A new vision for agriculture?
Agriculture has been in a tough places for years and now, with the coronavirus, there’s fear commodity prices will once again slip. Could now be the time that agriculture comes up with a new vision?
Threemembersof theEauPleine Partnership for Integrated Conservation (EPPIC) say yes. They are Jason Cavadini, a beef producer and UW researcher at the field station in Marshfield; Patrick Bula, a conservationist for Marathon County; and Matt Oehmichen, agronomist at Short Lane Ag, Colby.
Cavadini said there is a need for regenerative agriculture.
“We in agriculture work with degraded soil resources, degraded water resources and live in degraded communities,” he said. “We need an entirely new system of agriculture that isn’t just sustainable, but that is regenerative.”
For the trio, this ag renaissance starts with the soil. Cavadini said traditionally cultivated soils are compacted and tired, mined of nutrients and able to grow crops only after application of increasing amounts of fertilizer and herbicide. The soil is so packed, he said, that rain water rolls right off it, leading to erosion of nutrients, including phosphorus and nitrogen.
Oehmichen says this degradation hurts a farmer’s bottom line. “The break-even mark goes higher and higher,” he said.
Cavadini said today’s farmers have no memory of what it is like to grow crops on healthy, productive soil.
“Today’s farmers learned farming from their grandfathers who were already farming on degraded soil,” he said.
Cavadini said soil health in Central Wisconsin continues to worsen as more small dairies leave the scene, leaving behind hay land that is continuously planted into soybeans and corn.
“That is not a crop rotation,” he said. “That’s an alternation.”
The researcher said the trio do not have all of the answers, but he said ag producers need to take the first step on a ladder that leads to soil health.
“None of us really know how high the ladder goes,” Cavadini commented. “Nobody knows the potential of the soil.”
The threesome list five principles of regenerative agriculture. They are: reduction of soil disturbance; keeping the ground covered;leaving a living root in the soil; increasing plant diversity in the soil; and reintroducing livestock back on the land.
Cavadini said no-till cultivation and cover crops can help farmers start on the road to regenerative agriculture, but that’s only a beginning.
“I’m getting tired of talking about no till and cover crops,” he said. “What we are talking about is a whole lot bigger.”
Cavadini said regenerative agriculture is not just about helping farmers, but also giving consumers more nutritious food to eat.
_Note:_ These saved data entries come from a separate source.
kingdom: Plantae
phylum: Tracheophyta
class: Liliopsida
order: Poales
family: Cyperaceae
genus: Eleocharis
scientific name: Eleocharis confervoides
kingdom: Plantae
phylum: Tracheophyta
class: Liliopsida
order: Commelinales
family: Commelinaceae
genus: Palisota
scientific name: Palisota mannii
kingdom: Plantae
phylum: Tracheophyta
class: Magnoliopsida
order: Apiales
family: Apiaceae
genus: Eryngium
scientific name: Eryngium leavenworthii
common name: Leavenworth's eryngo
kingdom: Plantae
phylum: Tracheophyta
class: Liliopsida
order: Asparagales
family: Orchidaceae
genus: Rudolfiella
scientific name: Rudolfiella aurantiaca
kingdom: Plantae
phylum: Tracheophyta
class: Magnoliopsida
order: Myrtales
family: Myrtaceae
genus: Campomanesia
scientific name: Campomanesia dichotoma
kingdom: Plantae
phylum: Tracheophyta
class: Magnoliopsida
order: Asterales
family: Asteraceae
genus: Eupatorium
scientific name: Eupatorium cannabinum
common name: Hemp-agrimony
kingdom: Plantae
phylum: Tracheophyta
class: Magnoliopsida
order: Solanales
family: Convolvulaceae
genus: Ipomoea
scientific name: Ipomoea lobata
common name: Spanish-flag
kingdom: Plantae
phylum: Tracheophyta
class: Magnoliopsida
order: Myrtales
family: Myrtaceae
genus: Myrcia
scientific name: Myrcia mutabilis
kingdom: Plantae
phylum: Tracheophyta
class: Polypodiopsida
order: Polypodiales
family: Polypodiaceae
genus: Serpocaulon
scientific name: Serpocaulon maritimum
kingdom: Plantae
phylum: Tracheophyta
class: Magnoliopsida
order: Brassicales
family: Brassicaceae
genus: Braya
He said today’s consumers want high quality milk, meat and grain grown with farming techniques that both respect the environment and improve the nutritional value of food.
“People are sick of not feeling good,” he said.
Cavadini said regenerative agriculture, which requires fewer inputs, can help farmers make money or stay afloat when ag economics tumble into crisis.
“The draw of regenerative agriculture is that it helps create economic resilience,” he said.